Public gets say in chief search
• Photo gallery: Police Chief Panel
By Gordon Y.K. Pang
Advertiser Staff Writer
The Honolulu Police Commission is aiming to select a police chief at its meeting Wednesday, commission Chairwoman Christine Camp said yesterday.
Seven people testified at a public hearing yesterday on the six finalists. The commission also received dozens of written comments.
An overwhelming number of the written communications submitted by midday yesterday were in support of HPD Capt. Louis Kealoha. Acting Police Chief Paul Putzulu received the endorsement of the three Neighbor Island police chiefs.
The other four candidates are: Commander Harry Markley of the Phoenix Police Department; HPD assistant chiefs Debora Tandal and Delbert Tatsuyama; and Commander Gary Yamashiroya of the Chicago Police Department.
The commission is picking a successor to Boisse Correa, who retired in August after five years as chief.
The commission's search process has come under fire by City Councilman Donovan Dela Cruz, the head of the State of Hawaii Organization of Police Officers and others.

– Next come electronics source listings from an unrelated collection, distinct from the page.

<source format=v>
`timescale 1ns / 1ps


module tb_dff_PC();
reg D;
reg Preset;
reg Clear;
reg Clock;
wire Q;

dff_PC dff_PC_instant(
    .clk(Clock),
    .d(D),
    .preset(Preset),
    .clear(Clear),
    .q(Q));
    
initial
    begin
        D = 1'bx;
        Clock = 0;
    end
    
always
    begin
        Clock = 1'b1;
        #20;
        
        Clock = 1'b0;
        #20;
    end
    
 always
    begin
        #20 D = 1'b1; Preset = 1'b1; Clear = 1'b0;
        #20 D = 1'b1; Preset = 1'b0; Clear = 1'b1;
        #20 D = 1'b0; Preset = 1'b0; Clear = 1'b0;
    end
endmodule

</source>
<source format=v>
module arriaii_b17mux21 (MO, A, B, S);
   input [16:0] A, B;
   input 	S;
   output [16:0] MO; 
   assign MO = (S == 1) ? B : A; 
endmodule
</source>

The commission last week named six finalists, adding two names to the list of four submitted by the police chief selection committee.
2 ON PANEL RESIGNED
Two of the five members of the selection committee resigned after the commission's decision to go with six finalists. Camp said the commission wanted to expand the pool and asked for additional candidates, pointing out that the last several chief searches were handled directly by the commission.
Camp said the commission will conduct private interviews with the six candidates on Monday and Tuesday. The commission could have a selection by the time of its meeting scheduled for 2:15 p.m. Wednesday, Camp said.

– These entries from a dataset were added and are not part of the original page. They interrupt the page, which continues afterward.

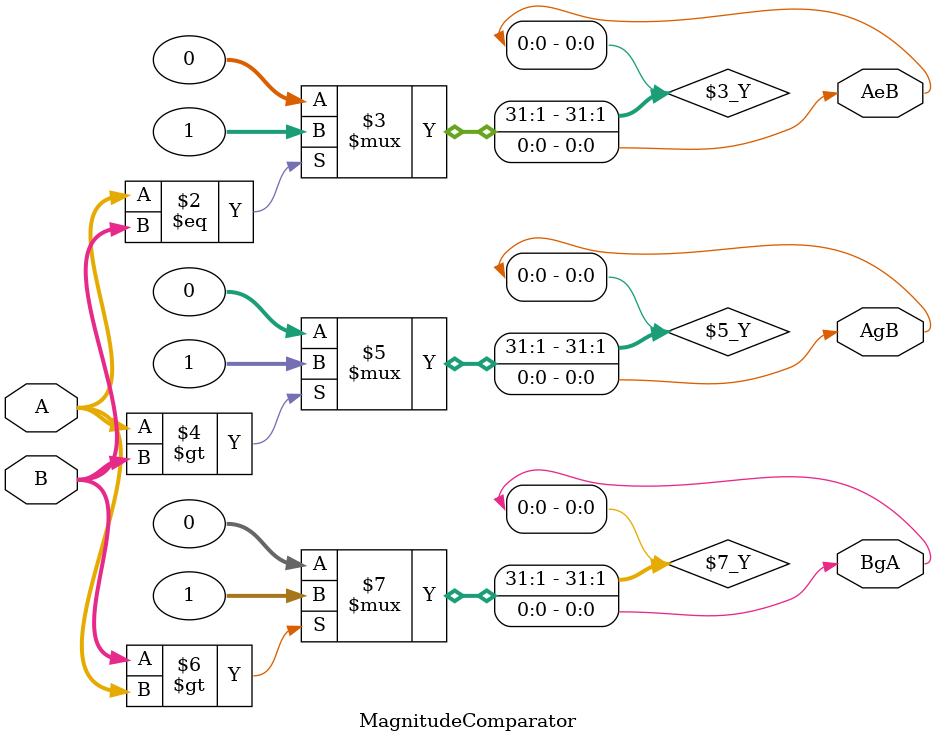
<source format=sv>

module MagnitudeComparator (output logic AgB, BgA, AeB,
                            input logic [2:0] A, B);
  
  always_comb
    begin
    AeB = (A == B) ? 1:0;
    AgB = (A > B) ? 1:0;
    BgA = (B > A) ? 1:0;
    end

endmodule    
</source>
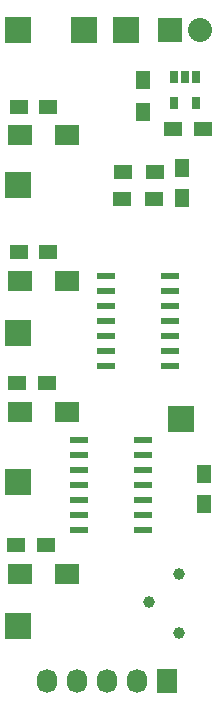
<source format=gts>
G04 #@! TF.FileFunction,Soldermask,Top*
%FSLAX46Y46*%
G04 Gerber Fmt 4.6, Leading zero omitted, Abs format (unit mm)*
G04 Created by KiCad (PCBNEW 0.201505262310+5684~23~ubuntu14.04.1-product) date Mon 01 Jun 2015 21:54:35 CEST*
%MOMM*%
G01*
G04 APERTURE LIST*
%ADD10C,0.100000*%
%ADD11R,1.500000X1.250000*%
%ADD12R,1.250000X1.500000*%
%ADD13R,2.032000X2.032000*%
%ADD14O,2.032000X2.032000*%
%ADD15R,2.235200X2.235200*%
%ADD16R,1.727200X2.032000*%
%ADD17O,1.727200X2.032000*%
%ADD18R,1.500000X1.300000*%
%ADD19R,1.300000X1.500000*%
%ADD20R,2.000000X1.700000*%
%ADD21R,0.650000X1.060000*%
%ADD22R,1.500000X0.600000*%
%ADD23C,1.000000*%
G04 APERTURE END LIST*
D10*
D11*
X85578000Y-86360000D03*
X83078000Y-86360000D03*
X69997000Y-84455000D03*
X72497000Y-84455000D03*
D12*
X83870800Y-92182000D03*
X83870800Y-89682000D03*
X85661500Y-115590000D03*
X85661500Y-118090000D03*
D11*
X69997000Y-96774000D03*
X72497000Y-96774000D03*
X69870000Y-107899200D03*
X72370000Y-107899200D03*
X69806500Y-121539000D03*
X72306500Y-121539000D03*
D13*
X82804000Y-77978000D03*
D14*
X85344000Y-77978000D03*
D15*
X69977000Y-77978000D03*
X75539600Y-77978000D03*
X79121000Y-77978000D03*
D16*
X82550000Y-133096000D03*
D17*
X80010000Y-133096000D03*
X77470000Y-133096000D03*
X74930000Y-133096000D03*
X72390000Y-133096000D03*
D15*
X69977000Y-91059000D03*
X69977000Y-103632000D03*
X69977000Y-116205000D03*
X69977000Y-128397000D03*
D18*
X81512400Y-90017600D03*
X78812400Y-90017600D03*
X78761600Y-92252800D03*
X81461600Y-92252800D03*
D19*
X80518000Y-82216000D03*
X80518000Y-84916000D03*
D20*
X70136000Y-86868000D03*
X74136000Y-86868000D03*
X70136000Y-99187000D03*
X74136000Y-99187000D03*
X70085200Y-110286800D03*
X74085200Y-110286800D03*
X70072500Y-124015500D03*
X74072500Y-124015500D03*
D21*
X85024000Y-81958000D03*
X84074000Y-81958000D03*
X83124000Y-81958000D03*
X83124000Y-84158000D03*
X85024000Y-84158000D03*
D22*
X77437000Y-98806000D03*
X77437000Y-100076000D03*
X77437000Y-101346000D03*
X77437000Y-102616000D03*
X77437000Y-103886000D03*
X77437000Y-105156000D03*
X77437000Y-106426000D03*
X82837000Y-106426000D03*
X82837000Y-105156000D03*
X82837000Y-103886000D03*
X82837000Y-102616000D03*
X82837000Y-101346000D03*
X82837000Y-100076000D03*
X82837000Y-98806000D03*
X80551000Y-120269000D03*
X80551000Y-118999000D03*
X80551000Y-117729000D03*
X80551000Y-116459000D03*
X80551000Y-115189000D03*
X80551000Y-113919000D03*
X80551000Y-112649000D03*
X75151000Y-112649000D03*
X75151000Y-113919000D03*
X75151000Y-115189000D03*
X75151000Y-116459000D03*
X75151000Y-117729000D03*
X75151000Y-118999000D03*
X75151000Y-120269000D03*
D23*
X83566000Y-123992000D03*
X81066000Y-126392000D03*
X83566000Y-128992000D03*
D15*
X83705700Y-110947200D03*
M02*

</source>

"Hopefully, we'll have some kind of announcements by Wednesday but at this point, we're going through our process," Camp said.
A couple, Van Horn Diamond and Kathryn Diamond, testified yesterday in support of Putzulu.
As acting chief, "he already has demonstrated the capacity to lead the Honolulu Police Department," Van Horn Diamond said.
Retired HPD detective Robert Bolson said he's worked with all four of the local candidates and has come to the conclusion that Putzulu is the best qualified.
Bolson described Putzulu as "intelligent and knowledgeable and he has vision."
Albert Silva, a former member of the Wai'anae Coast Neighborhood Board, endorsed Tandal, saying she went "above and beyond" for his community. "We need a wahine sooner or later and I think that we have the best wahine that I know of."
Tenari Ma'afala, SHOPO president, said the police union is not endorsing any candidate but is hopeful that the new chief will come from within HPD's ranks.
All four HPD candidates have solid credentials, Ma'afala said. "I really hope you give it some thought and consideration to keep the local local and consider one of the four administrators applying," he said.
But Chuck Wheatley, a member of the Waipahu Neighborhood Board, said he wants someone without ties to HPD to become chief.
"I would like somebody from outside the state of Hawai'i to bring fresh ideas and clean up some of the good-old-boy stuff," Wheatley said.
Of the roughly 100 letters made available to the public yesterday, about 90 percent endorsed Kealoha's candidacy. A good number of Kealoha's supporters identified themselves as police officers or former officers.
The City Council Public Safety Committee, headed by Dela Cruz, is calling on commission members, selection committee members and commission executive officer George Clemente to answer questions at a special meeting Monday afternoon.
Dela Cruz said he's concerned about what he's read in the newspaper and heard from police officers about the selection process.
Camp yesterday told reporters that the process has been above board and that no one has been pre-selected.
"We don't have anyone in mind for police chief," she said.
Asked if she had any regrets about how the selection process has played out so far, Camp said: "What we want to focus on at this point is selecting the best-qualified chief. And what's happened is what it is. What have to do is to look forward because this is our opportunity to find the best-qualified candidate as our new chief."